Reduced beta cell function and worse glycaemia in offspring of type 1 diabetic mothers compared with offspring of affected fathers is the only example of an impact of hyperglycaemia exposure in utero in subjects who were not genetically predisposed to progressive beta cell dysfunction [5]. This result is interesting, as birthweight did not differ significantly between offspring who had maternal hyperglycaemia exposure in utero and those who did not, perhaps the result of excellent treatment of maternal hyperglycaemia during pregnancy. Our glucokinase offspring were older (mean age 40 vs 23 years) and had greater BMI (27 vs 23 kg/m2) than the offspring born to parents with type 1 diabetes, but still did not show the increased prevalence of IGT seen in that study [5].

It is unclear why programming results should be seen in offspring of type 1 diabetic mothers, but not in offspring of glucokinase mothers, despite birthweight evidence suggesting greater maternal hyperglycaemia exposure and a larger sample size in the glucokinase subjects.

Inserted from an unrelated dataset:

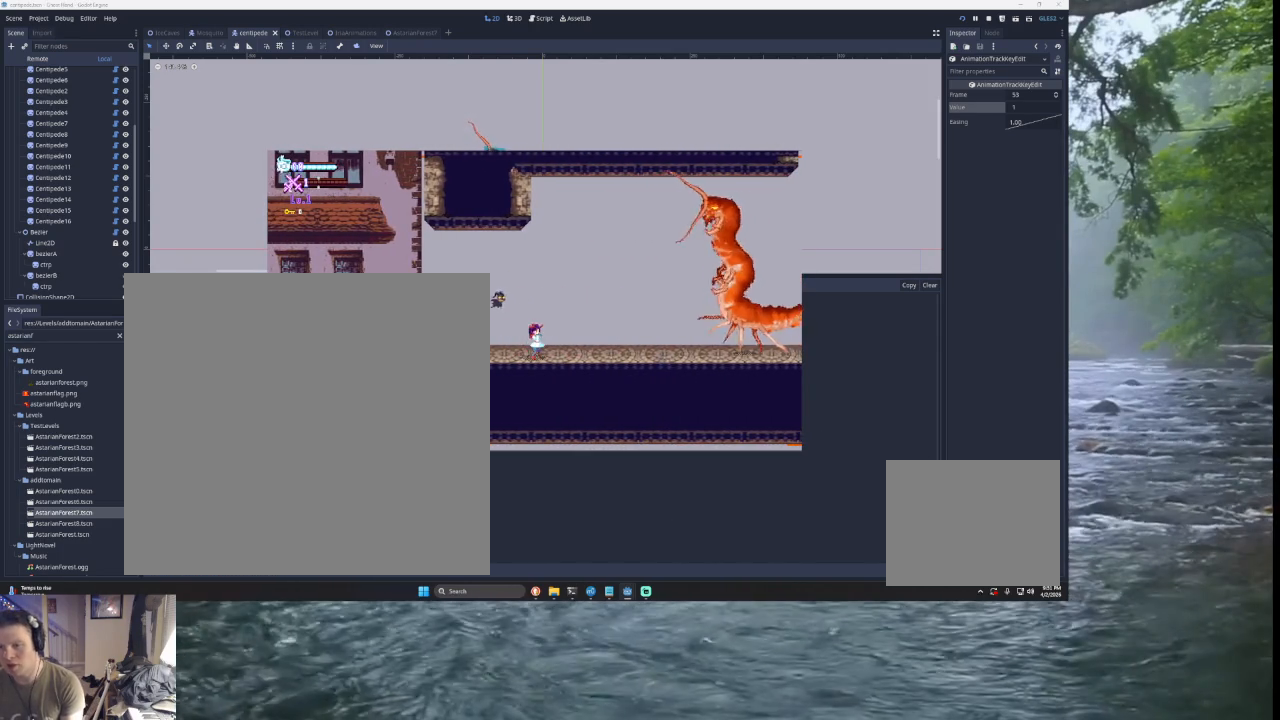
{"buttons": [], "left_stick": "center", "right_stick": "center", "events": [[333, "left_stick", "left"], [467, "left_stick", "center"]]}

It is possible that the larger glucose excursions seen in type 1 diabetes, perhaps in the first trimester, are more detrimental to fetal beta cell development than the more sustained but milder hyperglycaemic exposure in glucokinase subjects. Replication of the result in the offspring of type 1 diabetic parents in a larger cohort would support this possible explanation.

In conclusion, we did not show a reduction in beta cell function or deterioration in glucose tolerance in offspring exposed to moderate hyperglycaemia in utero as a result of maternal glucokinase mutations. As previous examples of marked programming in humans by hyperglycaemia in utero have been in genetically predisposed offspring, we propose that our finding reflects lack of genetic predisposition in the offspring to progressive beta cell dysfunction.